-- Material to process follows --

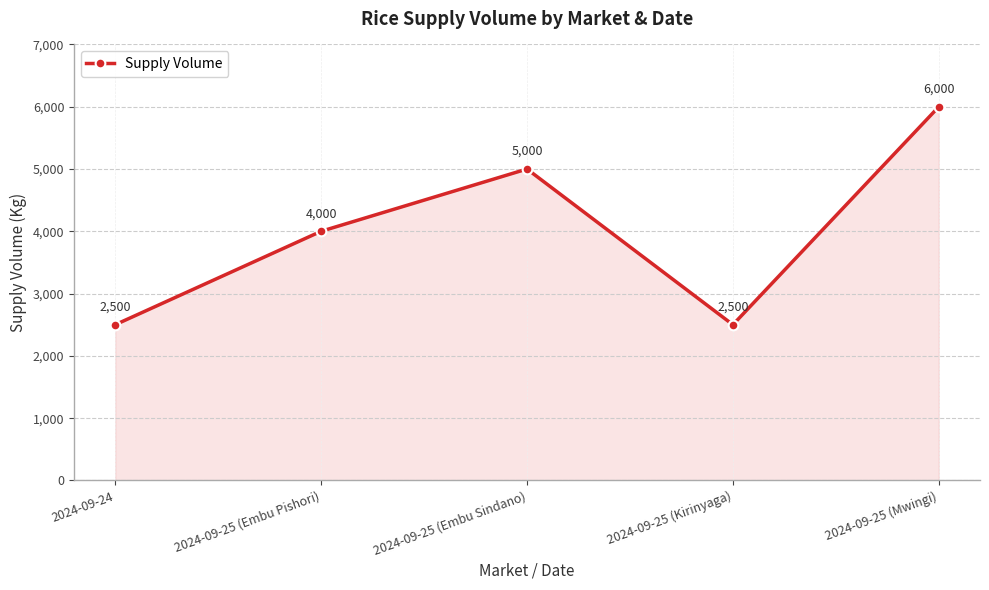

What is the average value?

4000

-- Material to process concluded --
-- Material to process follows --

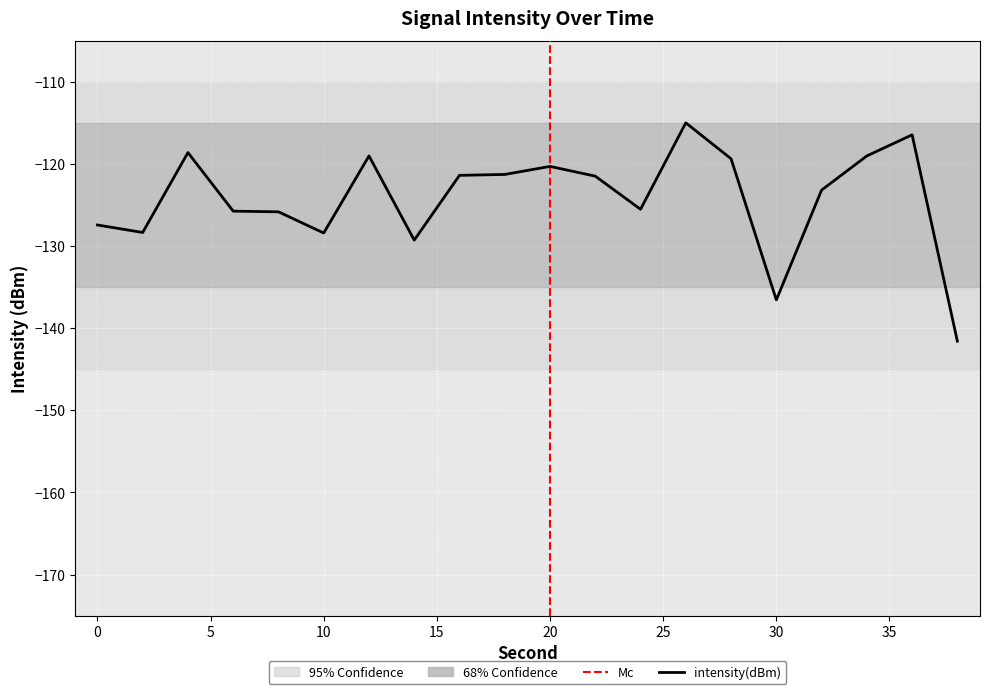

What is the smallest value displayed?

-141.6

-- Material to process concluded --
-- Material to process follows --

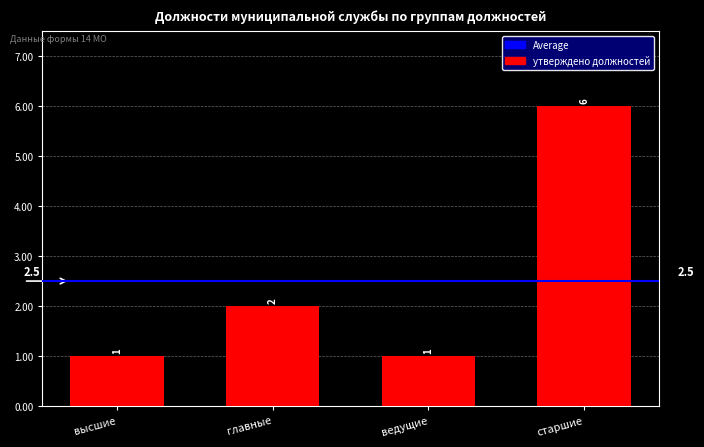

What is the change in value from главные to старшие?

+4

-- Material to process concluded --

Work instruction – List each line in the records above that contains the word "What".

Result below –
What is the average value?
What is the smallest value displayed?
What is the change in value from главные to старшие?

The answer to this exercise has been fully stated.